I open my fist and start shredding my tissue cluster into tiny strips. I wish tissues made a ripping noise. The silence makes the action less fulfilling. I shred the sections as thinly as possible and slip them back into the tissue box like they’re slithering snakes I’m charming back into a basket.
“I killed Tracy with a pen.” I say and slip a particularly straight and even piece along the perforated edges of the tissue box.
I’ve lost years. I’ve also lost my fire.
During one of my initial sessions with Ramona, I spent the hour snapping my fingers raw. I begged for less medication. If I was less medicated I could prove I had the ability to create fire. My cries didn’t illicit support.
Ramona spent more and more time with me.
She tries to
understand.
But here is how my story is going: In Delaware I ran away looking for Tracy, a woman I claimed didn’t exist, even though multiple sources confirmed her existence. While on my drunken hunt, I was kidnapped. Eight years later I’m found outside Cavanaugh’s Cave in Ohio.
Now, I’ve confessed to killing Tracy, a woman I animatedly claimed didn’t exist. I have the ability to light things on fire. But I’ve had the ability before, I just never told her. So, she should definitely believe me now. Now, I’m telling the truth. That makes perfect sense.
The grip on her pen doesn’t lighten.
My face is dried out from the salt of my tears.“Tracy was a tracker. She was sent to make sure Hudson and I battled.” I rip a thick piece of tissue. “What she really wanted was Hudson to kill me.”
Ramona takes a breath. Her body relaxes, “That didn’t happen though.”
“No, I ended up forcing Hudson’s hand to poison me.”
Ramona crosses her legs, wiggles her fingers around her pen and takes a few notes. “How did you recover from the poisoning?”
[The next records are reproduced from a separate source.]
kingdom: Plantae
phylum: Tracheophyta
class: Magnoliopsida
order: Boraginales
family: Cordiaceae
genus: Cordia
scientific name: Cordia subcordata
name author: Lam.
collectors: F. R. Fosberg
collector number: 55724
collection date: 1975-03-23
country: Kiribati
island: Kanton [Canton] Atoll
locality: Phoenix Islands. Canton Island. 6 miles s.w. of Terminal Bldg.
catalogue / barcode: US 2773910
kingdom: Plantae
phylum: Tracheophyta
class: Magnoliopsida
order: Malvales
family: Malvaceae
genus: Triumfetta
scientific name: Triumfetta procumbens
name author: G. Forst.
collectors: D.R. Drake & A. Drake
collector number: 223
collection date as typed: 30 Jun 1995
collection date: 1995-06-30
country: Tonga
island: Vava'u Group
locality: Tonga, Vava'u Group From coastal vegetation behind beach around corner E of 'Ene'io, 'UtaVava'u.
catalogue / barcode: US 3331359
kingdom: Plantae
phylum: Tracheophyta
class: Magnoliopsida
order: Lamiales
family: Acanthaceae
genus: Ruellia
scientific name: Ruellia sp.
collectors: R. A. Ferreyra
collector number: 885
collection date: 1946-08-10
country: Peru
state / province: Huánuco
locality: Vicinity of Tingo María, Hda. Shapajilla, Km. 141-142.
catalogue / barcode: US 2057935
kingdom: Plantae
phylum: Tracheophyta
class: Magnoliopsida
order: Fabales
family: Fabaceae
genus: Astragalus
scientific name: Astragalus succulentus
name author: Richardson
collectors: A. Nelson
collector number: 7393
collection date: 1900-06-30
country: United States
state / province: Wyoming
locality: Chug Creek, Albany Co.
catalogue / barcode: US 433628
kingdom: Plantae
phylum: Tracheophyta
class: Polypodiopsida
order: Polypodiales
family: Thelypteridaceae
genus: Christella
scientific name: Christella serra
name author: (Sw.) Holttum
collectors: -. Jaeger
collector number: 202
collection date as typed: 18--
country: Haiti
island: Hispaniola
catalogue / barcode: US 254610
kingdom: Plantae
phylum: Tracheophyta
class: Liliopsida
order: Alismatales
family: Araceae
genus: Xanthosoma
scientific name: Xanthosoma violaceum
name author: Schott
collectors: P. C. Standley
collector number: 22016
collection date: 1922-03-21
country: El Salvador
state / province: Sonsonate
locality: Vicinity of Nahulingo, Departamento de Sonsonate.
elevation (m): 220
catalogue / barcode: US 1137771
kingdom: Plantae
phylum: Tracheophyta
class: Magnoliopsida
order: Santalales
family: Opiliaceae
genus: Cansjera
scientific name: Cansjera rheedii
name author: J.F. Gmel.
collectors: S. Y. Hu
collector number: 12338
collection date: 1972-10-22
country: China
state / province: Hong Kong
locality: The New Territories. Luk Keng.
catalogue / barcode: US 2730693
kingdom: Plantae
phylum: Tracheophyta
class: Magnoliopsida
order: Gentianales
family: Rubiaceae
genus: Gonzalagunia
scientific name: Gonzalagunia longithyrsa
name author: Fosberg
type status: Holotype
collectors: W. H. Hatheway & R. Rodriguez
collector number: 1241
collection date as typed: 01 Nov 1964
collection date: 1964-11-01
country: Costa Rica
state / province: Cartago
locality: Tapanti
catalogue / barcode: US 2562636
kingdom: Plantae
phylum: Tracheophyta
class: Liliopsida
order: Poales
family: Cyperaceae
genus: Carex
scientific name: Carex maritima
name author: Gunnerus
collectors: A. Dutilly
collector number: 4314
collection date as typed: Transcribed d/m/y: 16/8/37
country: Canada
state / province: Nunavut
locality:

“Ipsumroot powder? I don’t know.” I run out of tissue and rip into the tissue box. Cardboard provides a much more satisfying shred.
The door opens.
Nelson is in the doorframe waiting for me, “You ready Lily?”
I don’t move.
“We can’t do this each time.”
I cock my head to the left in question. Because we clearly can. We currently are.
Nelson takes a step into the non-comforting exam room. I take one back and put the plastic chair between us. This may be the only benefit of having a therapy session in an exam room—there are no sentimental obstacles. I kick the plastic chair into Nelson’s knees. Everything in this room is corporately manufactured.
Nelson doubles over-grinding his teeth so that he doesn’t curse. “Seriously?” He pushes the chair away and makes a show of apologizing to Ramona. Though he refers, in great esteem, to her as Dr. Morgan.
I slide to the right and slip out the door.
I’m waiting at another locked door when Nelson puffs out of the exam room. “You know I’m supposed to escort you.”